Render every line of the items below as a Markdown table with two columns, No. and Line, giving each row its number and omitting blank lines. Leave the pictures out of your answer.

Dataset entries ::
--

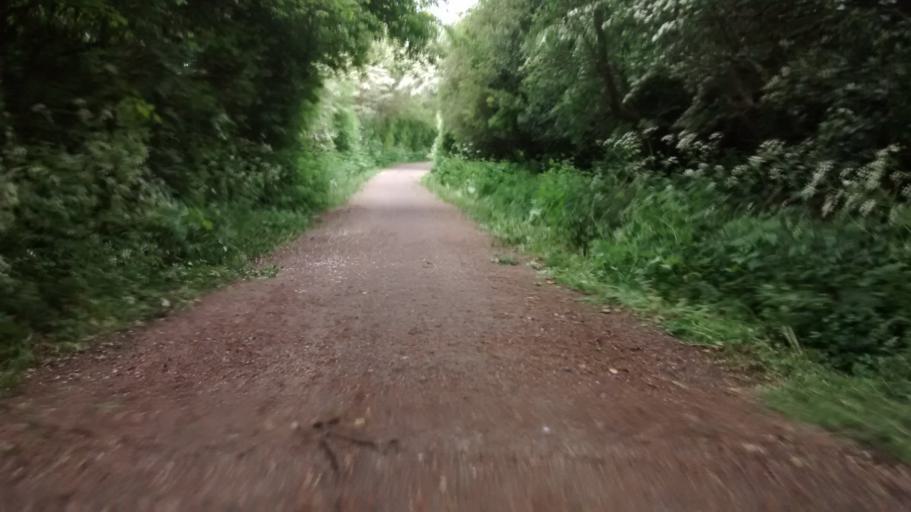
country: GB
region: England
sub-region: County Durham
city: West Rainton
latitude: 54.7805
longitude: -1.5236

--

Output for this task ::
| No. | Line |
|---|---|
| 1 | country: GB |
| 2 | region: England |
| 3 | sub-region: County Durham |
| 4 | city: West Rainton |
| 5 | latitude: 54.7805 |
| 6 | longitude: -1.5236 |